Tale of Tales (2015)

Starring: Salma Hayek, Vincent Cassel, Toby Jones, Shirley Henderson, Stacy Martin, Hayley Carmichael, Guillaume Delaunay, Bebe Cave

Directed by: Matteo Garrone

Rating: 1 2 3 and a half

You'd have though that the bloody awful Into the Woods would have put me off fairy tale medleys for life. But, ever a sucker for punishment, I decided to give Matteo Garrone's Tale of Tales a go anyway. But, far more Angela Carter than Disney, this portmanteau movie of dark desires and sticky ends is not for little kids. It's a blood drenched, vicious affair that recalls Cinderella's sisters mutilating their feet and the Little Mermaid bleeding to death in the water more than charming princes and happy ever after. Some day my prince will come – but he'll only be after one thing...

The film knits together three tales, all set in a sumptuous, sun-drenched 16th-century Spain. But while traditional fairy tales tend to explore the challenges of adolescence, this trilogy mostly focuses on grown ups who should know better than to wish for things they really shouldn't have – with the high price for their desires often paid by others around them.

Salma Hayek in Tale of Tales

The first story is the weakest, and fits the pattern least. Salma Hayek's queen longs for a child (hardly an unreasonable wish) and is prepared to go to any lengths to get one. Her tale is the most tedious and features the least convincing performances, but it does include a marvellous sea monster that looks as if it's swum straight from a 15th-century mappa mundi, so kudos for that.

The second is a cautionary tale that warns of the dangers of unbridled lust and the desperate quest for youth and beauty. It stars Vincent Cassel as a lecherous king, Stacy Martin as his enchanted bride and the ever-wonderful Shirley Henderson as the aged sister the bride has left behind, and who yearns to be young again not for romance or vanity but because she is lonely. Hers is the most human story, and Henderson's delicate, bewildered performance wrings every ounce of pathos from the situation.

In the third tale, Toby Jones's king wishes his daughter could stay with him forever. (He also wishes for a giant flea as a pet, but that's almost by the by, even if the scenes with 'Scoochy' are some of the most enjoyable in the film.) He therefore sets a fiendish riddle to be solved by any potential suitor – only to end up handing over his precious child to an uncouth, grunting ogre (Guillaume Delaunay) who manages to guess correctly. Oops.

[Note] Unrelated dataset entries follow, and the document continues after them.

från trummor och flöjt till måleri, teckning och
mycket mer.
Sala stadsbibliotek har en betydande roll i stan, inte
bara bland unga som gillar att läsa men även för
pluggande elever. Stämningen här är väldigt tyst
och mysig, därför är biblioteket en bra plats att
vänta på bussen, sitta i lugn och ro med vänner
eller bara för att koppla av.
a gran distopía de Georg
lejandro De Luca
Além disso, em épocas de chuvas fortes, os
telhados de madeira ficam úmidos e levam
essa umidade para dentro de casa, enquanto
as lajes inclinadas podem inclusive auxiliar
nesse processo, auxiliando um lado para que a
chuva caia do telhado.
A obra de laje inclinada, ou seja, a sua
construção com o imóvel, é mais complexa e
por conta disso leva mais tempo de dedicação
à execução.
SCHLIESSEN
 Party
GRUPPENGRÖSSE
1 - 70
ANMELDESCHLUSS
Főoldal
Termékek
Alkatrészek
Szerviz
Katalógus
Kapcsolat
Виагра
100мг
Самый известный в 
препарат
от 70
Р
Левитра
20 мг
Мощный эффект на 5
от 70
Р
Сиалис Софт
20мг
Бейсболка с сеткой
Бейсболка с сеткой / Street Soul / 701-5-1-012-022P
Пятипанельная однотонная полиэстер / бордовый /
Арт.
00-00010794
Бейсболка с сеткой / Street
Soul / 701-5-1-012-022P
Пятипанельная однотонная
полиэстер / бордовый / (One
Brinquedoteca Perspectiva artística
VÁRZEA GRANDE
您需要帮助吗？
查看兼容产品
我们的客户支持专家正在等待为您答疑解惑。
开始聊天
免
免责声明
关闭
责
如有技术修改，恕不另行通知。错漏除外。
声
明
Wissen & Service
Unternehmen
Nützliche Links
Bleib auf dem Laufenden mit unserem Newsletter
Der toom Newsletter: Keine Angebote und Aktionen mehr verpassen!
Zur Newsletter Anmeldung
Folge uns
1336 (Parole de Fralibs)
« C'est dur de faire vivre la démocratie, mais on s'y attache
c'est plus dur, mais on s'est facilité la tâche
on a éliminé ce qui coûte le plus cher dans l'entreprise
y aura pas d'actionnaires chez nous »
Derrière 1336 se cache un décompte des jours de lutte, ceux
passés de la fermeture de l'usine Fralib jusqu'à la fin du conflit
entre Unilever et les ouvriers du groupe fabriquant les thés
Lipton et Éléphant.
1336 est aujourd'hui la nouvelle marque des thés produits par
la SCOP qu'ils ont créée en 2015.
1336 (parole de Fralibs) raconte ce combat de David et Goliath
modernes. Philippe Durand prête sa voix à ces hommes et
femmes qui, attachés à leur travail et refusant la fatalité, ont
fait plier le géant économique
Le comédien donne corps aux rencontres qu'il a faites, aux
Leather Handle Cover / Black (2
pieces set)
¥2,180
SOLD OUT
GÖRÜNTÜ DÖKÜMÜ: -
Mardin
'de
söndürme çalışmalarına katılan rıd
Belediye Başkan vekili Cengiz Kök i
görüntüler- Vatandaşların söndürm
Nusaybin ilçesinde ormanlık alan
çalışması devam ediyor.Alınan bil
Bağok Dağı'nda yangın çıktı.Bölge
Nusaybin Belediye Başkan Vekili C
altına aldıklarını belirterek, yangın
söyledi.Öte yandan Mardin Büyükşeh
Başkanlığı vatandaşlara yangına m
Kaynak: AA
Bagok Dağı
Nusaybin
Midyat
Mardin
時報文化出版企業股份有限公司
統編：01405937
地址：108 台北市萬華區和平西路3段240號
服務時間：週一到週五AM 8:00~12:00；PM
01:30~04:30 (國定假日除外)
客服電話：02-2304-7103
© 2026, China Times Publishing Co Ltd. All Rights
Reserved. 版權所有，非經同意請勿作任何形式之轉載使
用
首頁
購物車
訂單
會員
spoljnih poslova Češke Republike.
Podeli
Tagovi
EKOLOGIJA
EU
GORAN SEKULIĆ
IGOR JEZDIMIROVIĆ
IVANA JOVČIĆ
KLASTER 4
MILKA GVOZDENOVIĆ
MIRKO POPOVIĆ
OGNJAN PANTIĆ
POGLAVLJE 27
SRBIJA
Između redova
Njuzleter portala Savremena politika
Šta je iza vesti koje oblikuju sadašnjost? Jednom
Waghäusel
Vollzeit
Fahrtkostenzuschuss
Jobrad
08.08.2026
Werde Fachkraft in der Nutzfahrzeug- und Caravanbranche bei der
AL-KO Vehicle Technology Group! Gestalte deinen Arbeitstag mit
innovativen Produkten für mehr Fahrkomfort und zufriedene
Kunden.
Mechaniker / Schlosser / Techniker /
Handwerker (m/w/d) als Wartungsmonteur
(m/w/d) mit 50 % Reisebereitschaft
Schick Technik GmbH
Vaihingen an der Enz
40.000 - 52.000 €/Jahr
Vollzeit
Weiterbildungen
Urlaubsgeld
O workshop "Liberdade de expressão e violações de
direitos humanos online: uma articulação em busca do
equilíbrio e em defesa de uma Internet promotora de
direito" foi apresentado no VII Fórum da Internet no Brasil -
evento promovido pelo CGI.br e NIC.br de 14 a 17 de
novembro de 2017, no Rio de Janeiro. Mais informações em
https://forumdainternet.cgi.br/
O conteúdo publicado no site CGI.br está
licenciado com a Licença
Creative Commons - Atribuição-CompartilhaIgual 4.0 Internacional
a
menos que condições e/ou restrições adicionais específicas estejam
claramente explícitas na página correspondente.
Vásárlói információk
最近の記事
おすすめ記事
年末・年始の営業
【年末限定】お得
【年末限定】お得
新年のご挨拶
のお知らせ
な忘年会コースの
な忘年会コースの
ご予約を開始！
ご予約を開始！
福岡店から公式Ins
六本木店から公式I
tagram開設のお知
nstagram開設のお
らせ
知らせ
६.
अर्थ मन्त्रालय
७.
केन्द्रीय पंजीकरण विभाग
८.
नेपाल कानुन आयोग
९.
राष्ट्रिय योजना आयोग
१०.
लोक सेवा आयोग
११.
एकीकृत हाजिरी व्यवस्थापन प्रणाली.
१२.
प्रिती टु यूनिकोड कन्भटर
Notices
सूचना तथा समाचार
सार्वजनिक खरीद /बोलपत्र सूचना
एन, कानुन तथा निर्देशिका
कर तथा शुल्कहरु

Toby Jones in Tale of Tales

Swathed in luscious silks and velvet and dripping with jewels and blood, Tale of Tales is a vivid visual and visceral feast. Yes, it's all pretty silly and shallow, with only Henderson and Jones presenting fully rounded characters we can empathise with; the rest of the action weaves itself around them into a gorgeous, gory tapestry that satisfies the senses but not the soul. Definitely a triumph of style over substance – but a triumph none the less.